These tartlets are relatively easy to make and are convenient for serving large groups. I've made them for teacher workshops as well as family gatherings. People can serve themselves and there's no messing with cutting slices ("I'd like to try just a tiny sliver--a little smaller, ah, ah, ok."). For those who want just a bite, one is plenty. For the average appetite, two or three will do. The tartness of the curd is a refreshing contrast to the slight sweetness of the crust and meringue. This recipe comes from Epicurious and can be found here.
You will need a half recipe of the tartlet shells, which you can find here. One nice thing about this recipe is that the dough for the shells uses the three egg yolks you will have from making the meringue. I find it easier to roll out the dough and use a biscuit cutter to make rounds to press into the mini muffin tins rather than pressing balls of dough into the tins. Careful when blind baking the shells that you don't brown them too much. I recommend checking them after 9 minutes.
For lemon curd
* 3/4 stick (6 tablespoons) unsalted butter
* 1 tablespoon finely grated fresh lemon zest
* 1/2 cup fresh lemon juice
* 1/2 cup sugar
* 3 large eggs
Cut butter into pieces and in a heavy saucepan cook with zest, lemon juice, and sugar over moderate heat, stirring, until sugar is dissolved and mixture just comes to a simmer. In a bowl whisk together eggs and whisk in lemon mixture until combined well. Transfer lemon curd to pan and heat over moderate heat, whisking constantly, until it just begins to simmer. Pour lemon curd through a fine sieve into a bowl and cool slightly. Chill lemon curd, its surface covered with plastic wrap, at least 2 hours, or until cold, and up to 3 days.
Fill tartlet shells in baking cups with lemon curd. Chill tartlets, covered, 1 hour.
Preheat oven to 400°F.
* 3 large egg whites
* 1/2 teaspoon cream of tartar
* 3/4 cup sugar
In a bowl with an electric mixer beat whites with a pinch salt until foamy. Add cream of tartar and beat whites until they hold soft peaks. Gradually add sugar, beating until meringue holds stiff peaks.

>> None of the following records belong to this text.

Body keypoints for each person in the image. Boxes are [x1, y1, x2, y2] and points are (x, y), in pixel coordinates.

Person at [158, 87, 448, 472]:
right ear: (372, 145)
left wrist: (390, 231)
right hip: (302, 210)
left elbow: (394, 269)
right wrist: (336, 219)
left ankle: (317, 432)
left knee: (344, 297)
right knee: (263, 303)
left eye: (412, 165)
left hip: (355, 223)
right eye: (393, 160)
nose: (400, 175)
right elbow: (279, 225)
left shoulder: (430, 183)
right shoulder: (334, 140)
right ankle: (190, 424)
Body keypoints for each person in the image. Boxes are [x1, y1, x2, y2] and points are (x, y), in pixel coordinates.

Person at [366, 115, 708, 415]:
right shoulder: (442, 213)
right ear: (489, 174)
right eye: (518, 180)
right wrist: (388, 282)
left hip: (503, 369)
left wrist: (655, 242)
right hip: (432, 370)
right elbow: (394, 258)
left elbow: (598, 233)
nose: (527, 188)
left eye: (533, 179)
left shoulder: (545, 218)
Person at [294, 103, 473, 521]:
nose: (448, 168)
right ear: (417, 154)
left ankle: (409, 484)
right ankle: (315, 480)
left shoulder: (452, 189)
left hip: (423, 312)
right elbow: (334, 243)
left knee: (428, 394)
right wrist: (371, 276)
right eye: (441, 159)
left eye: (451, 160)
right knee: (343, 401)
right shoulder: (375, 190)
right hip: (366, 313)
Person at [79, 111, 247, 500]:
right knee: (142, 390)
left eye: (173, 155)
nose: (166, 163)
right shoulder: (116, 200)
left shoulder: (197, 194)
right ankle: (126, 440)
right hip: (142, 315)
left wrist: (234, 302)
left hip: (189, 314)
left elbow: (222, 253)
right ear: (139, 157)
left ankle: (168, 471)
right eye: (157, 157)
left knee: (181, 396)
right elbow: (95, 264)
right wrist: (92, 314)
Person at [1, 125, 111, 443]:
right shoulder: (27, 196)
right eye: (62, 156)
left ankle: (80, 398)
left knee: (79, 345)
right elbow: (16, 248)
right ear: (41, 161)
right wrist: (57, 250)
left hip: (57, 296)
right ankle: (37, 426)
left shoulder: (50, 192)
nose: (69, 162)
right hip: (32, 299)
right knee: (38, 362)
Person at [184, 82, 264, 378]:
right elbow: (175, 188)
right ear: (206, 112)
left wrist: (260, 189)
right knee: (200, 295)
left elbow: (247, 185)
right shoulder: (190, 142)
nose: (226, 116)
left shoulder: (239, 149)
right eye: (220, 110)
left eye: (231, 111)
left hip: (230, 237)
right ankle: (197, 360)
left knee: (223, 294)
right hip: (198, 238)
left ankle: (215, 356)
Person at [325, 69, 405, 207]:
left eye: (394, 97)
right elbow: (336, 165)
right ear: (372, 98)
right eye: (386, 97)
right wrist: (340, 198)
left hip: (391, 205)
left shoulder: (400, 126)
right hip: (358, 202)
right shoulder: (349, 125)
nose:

I simply spooned the meringue on top of the tartlets. If you want to do a more elegant presentation, transfer meringue to a pastry bag fitted with 1/2-inch plain tip and pipe meringue 2 inches high onto each tartlet, completely covering lemon curd.
Bake tartlets in middle of oven 3 minutes, or until meringue tips are just browned, and cool in cups on racks. Chill tartlets in airtight containers at least 2 hours, or until cold, and up to 1 day. Keep tartlets chilled until ready to serve.